学院長の顔を見ていると、そんな言葉が思い浮かぶ。

確かに女性のような、たおやかさを持っているわけではない。その点で言えば、どこかがさつなのだが。それでも、彼を知る人間は、皆こぞって彼のことを優美だと評する。

書類を投げつける様は、優雅さとは無縁の動きだ。だが、その指先は弦楽器でも弾くような軽やかさである。その仕草は粗忽でしかないのに、不快感は与えない。

それも全て、彼の容姿が優れているからなのか。


「ちょっと、イアン。聞いているのかいないのか分からないけれど、あの子からサインをもらうまでは帰って来てはいけないよ。でも一応、期限を切っておこうかな。そうだ、来週の頭までにしよう。もし、間に合わなかったら分かっているね?」


僕がしっかりと話しを聞いているのかどうかも分からないのに、一方的に期日を設けて、しかも返事を待つ素振りさえ見せない。彼が、やり手だというのは知っているが。ここまで強引なのも珍しいと顔を上げれば、


「君が彼女のことを苦手だと思っているのは知っているけどね。ほら、何せあの子は今、アークと一緒だろう。彼を怒らせると面倒だからね。うん。だから、分かるね?」


否やは許さないという雰囲気で、にっこりと微笑されれば、ただ肯くしかないというものだ。

しかし、学院最強とも呼べるこの御仁が、あの偏屈な研究員を苦手に感じているのはおかしなことだった。

そんなことを口にすれば、『学院』という狭い範囲で最強と呼ばれることに、この方は不満そうな顔をするのだが。

そもそも、アークリバーを差し置いて最強の名を欲しいままにしているのだから、十分ではないだろうか。

何せ、アークの魔力は未知数。

彼の保護者であるニカさんには、測定できるのかもしれないが。とりあえず、アークの魔力は、国内の魔力測定器で測ることができない。


「僕は、あの、アークはいいんですけど……、あの、ええと、ニカさんは苦手で」


せめてもの抵抗に、それだけを口にすると、学院長はそのご尊顔をそれはそれはいやらしく歪めた。

初めは無言で微笑していたにも関わらず、やはり耐え切れなかったのか「ふふふ」と声を漏らす。不気味なことこの上ない。が、黙っておく。

多分、お見通しなのだ。僕が、ニカさんに苦手意識を抱いていることなんて。


「分かりました、分かりましたよ。仕方ないですもんね。
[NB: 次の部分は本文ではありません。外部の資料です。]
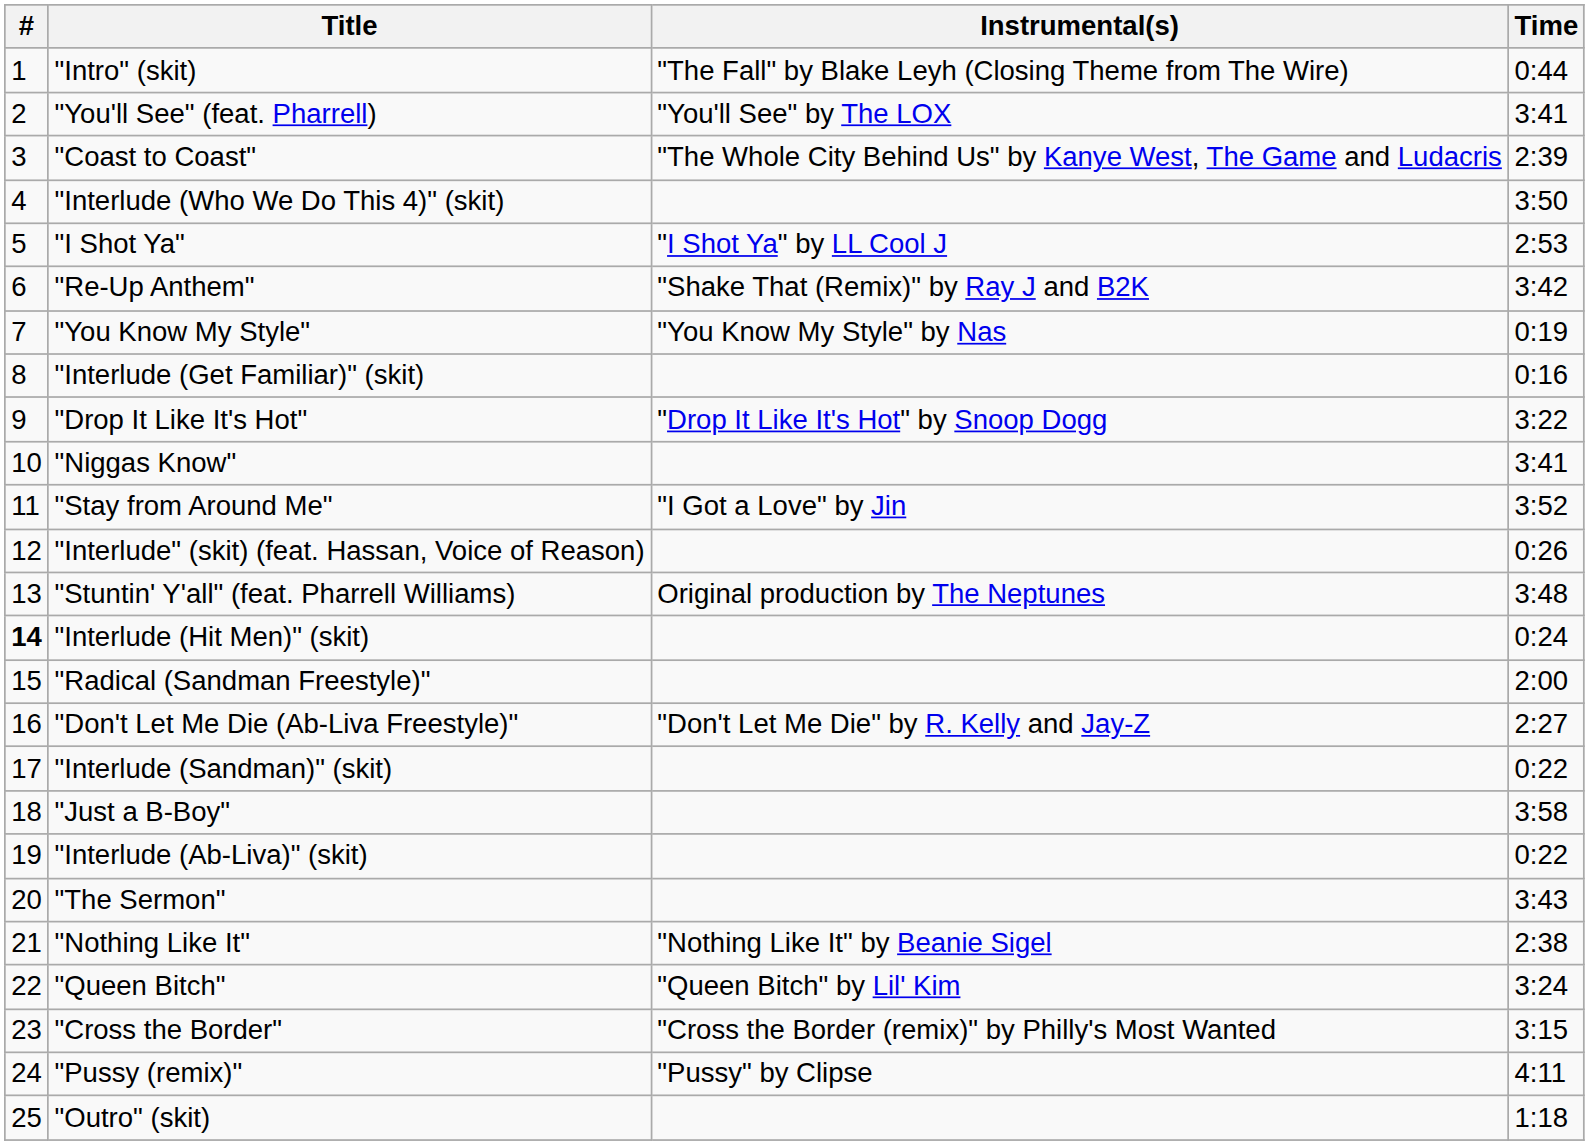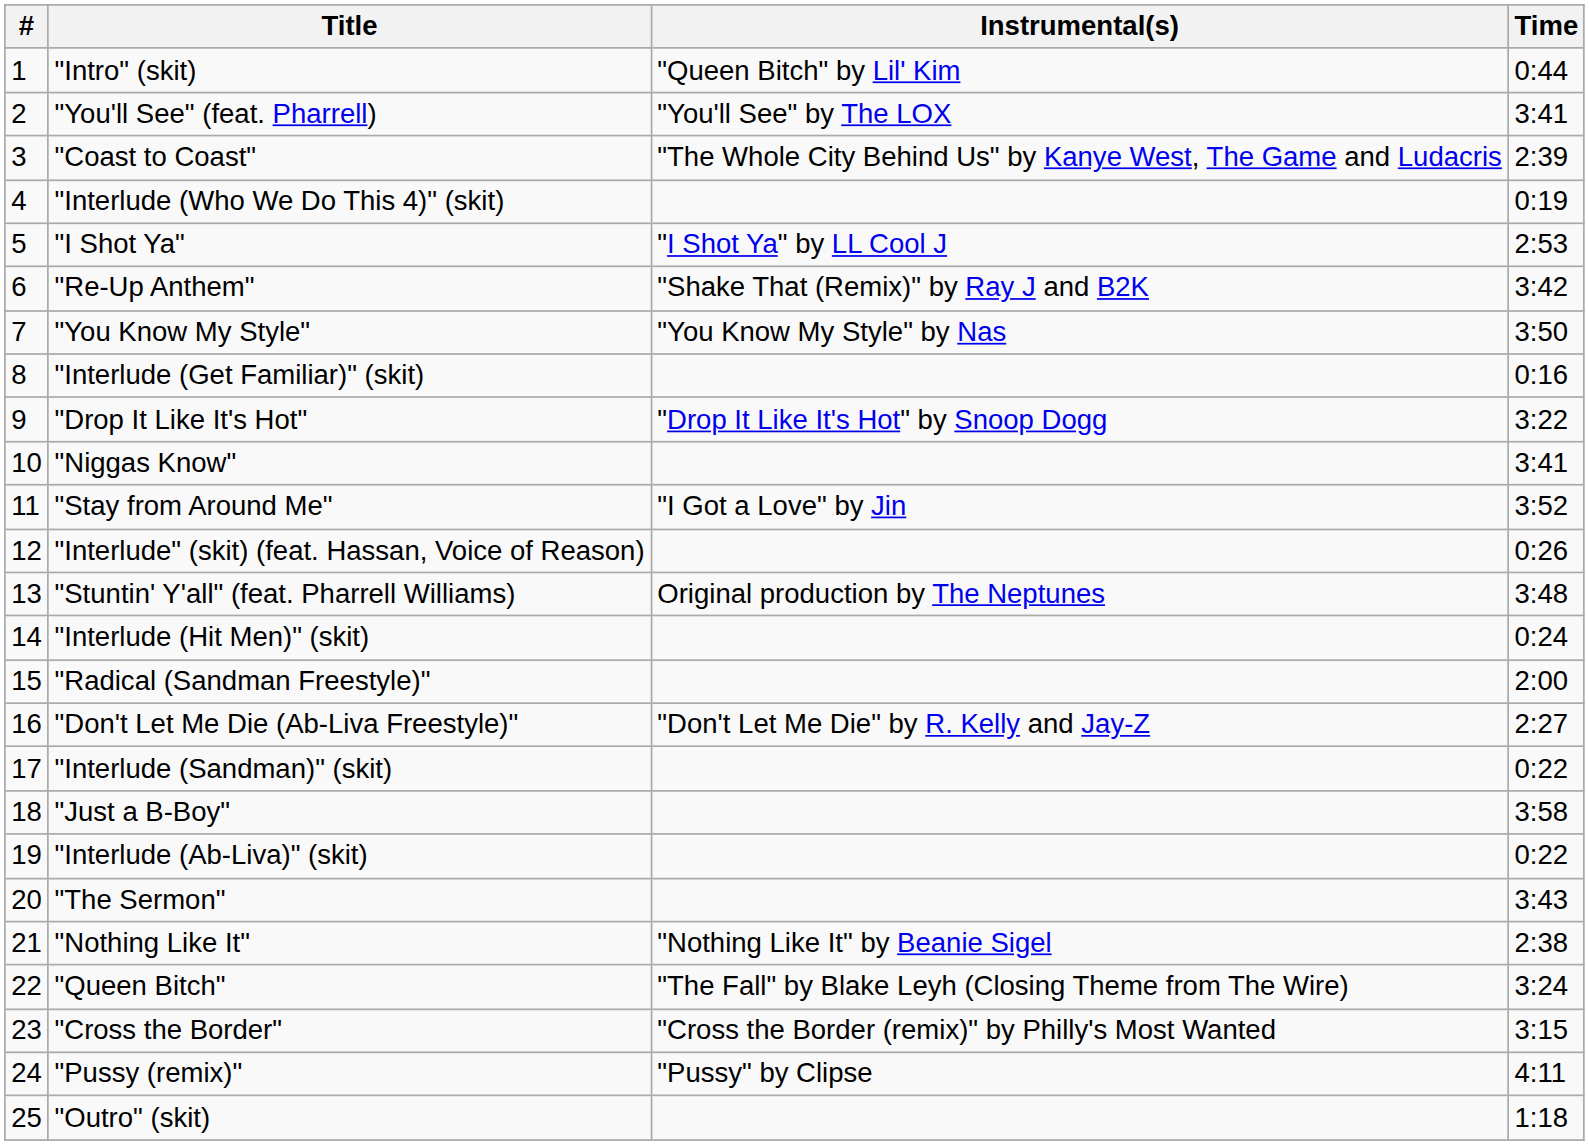"Intro" (skit) | Instrumental(s): "The Fall" by Blake Leyh (Closing Theme from The Wire) -> "Queen Bitch" by Lil' Kim
"Interlude (Who We Do This 4)" (skit) | Time: 3:50 -> 0:19
"You Know My Style" | Time: 0:19 -> 3:50
"Interlude (Hit Men)" (skit) | #: bold -> normal
"Queen Bitch" | Instrumental(s): "Queen Bitch" by Lil' Kim -> "The Fall" by Blake Leyh (Closing Theme from The Wire)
だって、これ業務命令ですもんね……」


力なくうなだれながら、滅多に入ることのない院長室を後にする。

背中に、学院長の視線が突き刺さっている気がするけれども無視だ。


「あっ、言い忘れた……」


扉を閉めて、学院長からの視線を完全に遮ったところで、声が漏れる。

学院長の迫力に負けて、今回もまた訂正することができなかった。

僕の名前は―――――イワン=ドルトニエフである。イアンではない。


*

*


「うーん……」


木製の扉の真ん中より少し上に取り付けてあるノッカーは鉄製だ。獅子の顔をモチーフにしている。

一見、何の変哲もないノッカーだが。目を凝らせば、そこに魔法陣が見えた。

もちろん、常人には見えない。学院の研究員であれば、かろうじて見えるのではないかと思う。しかし、それも全員ではないだろう。それほどに巧妙に仕込まれているのだ。

どうしようかと思案していると、ふいに、扉が開いた。


「―――――何ですか」


黒髪の男が、僕を見下ろす。ぱちりと目が合うと、彼は扉にもたれかかって嘆息した。


「……何か気配がすると思えば、お前ですか」


いかにも面倒くさいという表情を取り繕うこともせずに、じっとこちらを見つめるその顔。

抜けるような白い肌にはシミ1つない。陶磁器でできた人形の質感である。きっと、触っても温度なんかないのだろう。……そんな風に思わせる。

学院長も確かに、はっと息を呑むほどの美貌であるが。

この男に関しては、それとは少し違う。整った顔であることは間違いない。

だが、迂闊に近寄ってはならない美というものを持っている。

それは例えば、この国の最高権力者の頭上に輝いているような、王冠に似ている。

宝石を散りばめたような豪奢な冠ではなく、ただの輪っかでしかないそれには宝石が1つしかついていない。市井の金物屋でも作れそうな代物だ。

だが、誰も、それと同じものを作ったりはしない。恐れ多くて、そんな真似はできないからだ。

当然、王の冠を複製することは犯罪であるが。

それを置いても、絶対に触れてはならない領域であるからこそ、誰も手を出さないのである。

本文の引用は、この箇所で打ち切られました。